Pada zaman kerajaan, seorang raja Soppeng Riaja yang visioner dan agamais bernama H. Muhammad Yusuf Andi Dagong menginisiasi mendirikan tiga mesjid didaerah kekuasaannya, salah satunya berada di Mangkoso sebagai ibukota kerajaan Soppeng Riaja.
Namun, mesjid tersebut tidak berkembang dan sangat jarang digunakan sebagai sarana ibadah oleh masyarakat sekitar sebagai akibat kurangnya pengetahuan dan pemahaman terhadap ajaran Islam.

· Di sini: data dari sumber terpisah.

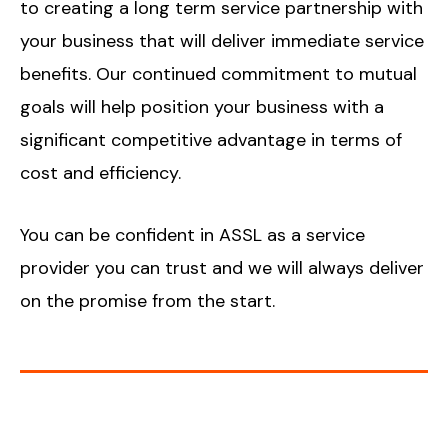
to creating a long term service partnership with
your business that will deliver immediate service
benefits. Our continued commitment to mutual
goals will help position your business with a
significant competitive advantage in terms of
cost and efficiency.
You can be confident in ASSL as a service
provider you can trust and we will always deliver
on the promise from the start.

Hal tersebut menimbulkan kegelisahan dan sekaligus sebagai motivasi dan menjadi pembangkit semangat serta pemicu untuk berusaha sekuat tenaga dalam kondisi infrastruktur yang terbatas senantiasa menginisiasi untuk membangun peradaban Islam diwilayah kekuasaannya.
Sebagai pemimpin yang visioner bersama tokoh agama setempat AGH. HM. Amberi Said melakukan pertemuan dengan tokoh masyarakat dan tokoh agama se wilayah Swapraja Soppeng Riaja untuk membuka lembaga pendidikan agama di Mangkoso.
Akhirnya H. Muhammad Yusuf Andi Dagong bersama AGH. Amberi Said melakukan perjalanan untuk menemui seorang ulama besar di Sengkang yang bernama AGH. Muhammad As'ad pemimpin Ponpes Assadiyah Sengkang, agar berkenan mengirim seorang muridnya untuk memimpin madrasah arabiyah islamiyah (MAI) di Mangkoso.
Walaupun awalnya mendapat penolakan, akan tetapi kegigihan dan keteguhan H. Muhammad Yusuf Andi Dagong, akhirnya AG. KH. Muhammad As'ad mengutus murid terbaiknya yang bernama AGH. Abdurrahman Ambo Dalle untuk memimpin MAI di Mangkoso dan berdirilah MAI Mangkoso pada tanggal 21 Desember 1938 yang sekarang dikenal Ponpes DDI Mangkoso.
Dengan menyatunya tokoh besar dan visioner, yakni H. Muhammad Yusuf Andi Dagong, AGH. Abdurrahman Ambo Dalle dan AGH. Amberi Said perkembangan pondok pesanteren DDI Mankoso memgalami kemajuan yang sangat pesat dan yang menggembirakan karena santri berdatangan dari seluruh penjuru Indonesia untuk menimba ilmu di pondok pesanteren DDI Mangkoso dan bahkan alumninya sudah memberi kontribusi besar terhadap kemajuan bangsa dan negara kesatuan republik Indonesia sampai saat ini.
Kepemimpinan AGH. Abdurrahman Ambo Dalle berlangsung selama sebelas tahun mulai 1938 sampai 1949, kemudian beliau hijrah ke Parepare untuk menjalankan tugas sebagai Khadi.
Estafet kepemimpinan diberikan kepada AGH. Amberi Said sejak tahun 1949 sampai dengan tahun 1985. Pandangan dan ketajaman memandang masa depan juga dimiliki oleh AGH. Amberi Said untuk menjaga keberlangsungan Ponpes DDI Mangkoso.
Pada tahun 1971, beliau mengirimkan putra terbaiknya bernama Muhammad Farid Wajedy untuk menimba ilmu keagamaan di Mesir. Kemudian HM. Farid Wajedy menyelesaikan pendidikan S1 pada fakultas Syariah Al Ashar Kairo, kemudian melanjutkan pendidikan S2 pada fakultas Darul Ulum Cairo University dengan predikat Cumlaude.
Beliau kemudian kembali ketanah air pada tahun 1984. Selanjutnya kepemimpinan Ponpes DDI Mangkoso diserahkan kepada AG. Prof. DR. H. Muhammad Farid Wajedy, LC, MA., sejak tahun 1985 sampai sekarang.
Beliau mewarisi kepemimpinan dua tokoh besar termasuk dari ayahnya sendiri, sehingga pondok pesanteren DDI Mangkoso sekarang ini berkembang sangat baik dan semakin menjadi pelita bagi pembangunan sumber daya manusia di Kabupaten Barru dan bahkan seluruh Indonesia.